◆ **Provided text**

━━━━━━━━━━━━━━━━━━━━━━━━━━━━━━

Can we eat protons? According to Jerzy Michal Pawlak, ex particle physicist, on Quora:

"Free protons would be very difficult to eat, because as charged particles they strongly repel each other, so you can’t even easily gather a macroscopic amount of free protons without adding electrons to keep the protons together. And if you add electrons but insist that they don’t bind to the protons, the protons are still free, then technically you have what we call plasma. Eating hot plasma (at thousands Kelvins) is definitely unhealthy.

"Free neutrons present another difficulty: they don’t bind together and are not easily confined by matter. So it would not be easy to eat them. And unadvisable: free neutrons are radioactive, which is unhealthy, and they also bind easily to atomic nuclei inside your body, making those nuclei radioactive. Unhealthy!

"The way to go is to allow protons bind with neutrons into stable nuclei, and also add electrons to the mix, to balance the positive charge of the protons and also make the nuclei bind into molecules, and molecules into liquid or solid state, easy to eat. Some combinations of protons, neutrons and electrons are really yummy, and some others are healthy :)"

- https://www.quora.com/Can-we-eat-neutron-and-protons

Scale is a matter of recurring presence & interest.

"Mansheights? he thought, distracted. A practical measure, he supposed . . . but what was wrong with microns? A mansheight would be about ten microns – a hundred-thousandth of a metre – if it meant what it sounded like . . ."

Hence, these "Human Beings" wd be about 150,000th of our height.

━━━━━━━━━━━━━━━━━━━━━━━━━━━━━━

◆ **Extracted material**
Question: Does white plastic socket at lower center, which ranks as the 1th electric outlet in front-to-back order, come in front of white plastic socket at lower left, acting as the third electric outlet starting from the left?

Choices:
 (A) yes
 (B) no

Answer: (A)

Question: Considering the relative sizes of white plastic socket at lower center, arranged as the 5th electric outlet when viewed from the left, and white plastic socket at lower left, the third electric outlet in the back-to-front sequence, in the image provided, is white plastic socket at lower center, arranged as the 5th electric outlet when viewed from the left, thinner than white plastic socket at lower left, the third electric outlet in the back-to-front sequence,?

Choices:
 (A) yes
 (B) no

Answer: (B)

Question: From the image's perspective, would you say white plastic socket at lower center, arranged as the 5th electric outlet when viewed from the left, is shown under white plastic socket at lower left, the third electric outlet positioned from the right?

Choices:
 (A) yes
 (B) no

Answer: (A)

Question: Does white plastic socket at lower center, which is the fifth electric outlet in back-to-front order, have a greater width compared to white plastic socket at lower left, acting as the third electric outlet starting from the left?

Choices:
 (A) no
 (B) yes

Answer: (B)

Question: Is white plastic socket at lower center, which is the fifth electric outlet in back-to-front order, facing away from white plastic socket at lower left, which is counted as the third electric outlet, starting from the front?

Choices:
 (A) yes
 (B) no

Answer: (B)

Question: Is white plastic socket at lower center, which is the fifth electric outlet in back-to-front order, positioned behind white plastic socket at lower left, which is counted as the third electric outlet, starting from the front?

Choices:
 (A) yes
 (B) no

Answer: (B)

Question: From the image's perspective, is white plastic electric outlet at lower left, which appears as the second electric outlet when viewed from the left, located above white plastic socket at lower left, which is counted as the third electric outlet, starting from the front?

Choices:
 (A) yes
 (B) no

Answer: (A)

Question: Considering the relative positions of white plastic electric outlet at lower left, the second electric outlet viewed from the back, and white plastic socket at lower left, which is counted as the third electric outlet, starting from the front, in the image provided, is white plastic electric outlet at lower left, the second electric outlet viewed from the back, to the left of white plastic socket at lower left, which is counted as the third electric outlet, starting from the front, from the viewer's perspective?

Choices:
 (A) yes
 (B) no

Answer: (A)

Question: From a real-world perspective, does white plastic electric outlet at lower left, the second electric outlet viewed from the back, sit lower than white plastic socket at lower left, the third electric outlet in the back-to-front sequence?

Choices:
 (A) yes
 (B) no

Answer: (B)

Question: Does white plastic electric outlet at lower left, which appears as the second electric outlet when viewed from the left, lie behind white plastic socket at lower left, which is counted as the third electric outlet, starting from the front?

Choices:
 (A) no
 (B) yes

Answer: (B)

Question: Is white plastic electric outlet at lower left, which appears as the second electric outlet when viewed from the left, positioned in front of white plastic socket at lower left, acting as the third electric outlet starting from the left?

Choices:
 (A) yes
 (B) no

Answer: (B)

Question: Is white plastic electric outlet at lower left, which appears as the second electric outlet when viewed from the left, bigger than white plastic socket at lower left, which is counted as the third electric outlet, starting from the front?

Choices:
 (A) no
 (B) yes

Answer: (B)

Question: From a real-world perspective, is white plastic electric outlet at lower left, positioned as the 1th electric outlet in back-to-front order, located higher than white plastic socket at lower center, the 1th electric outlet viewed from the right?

━━━━━━━━━━━━━━━━━━━━━━━━━━━━━━

Reproduce word for word the stretch of the passage on eating protons and neutrons from "Scale is a matter" through "of our height.".

Scale is a matter of recurring presence & interest.

"Mansheights? he thought, distracted. A practical measure, he supposed . . . but what was wrong with microns? A mansheight would be about ten microns – a hundred-thousandth of a metre – if it meant what it sounded like . . ."

Hence, these "Human Beings" wd be about 150,000th of our height.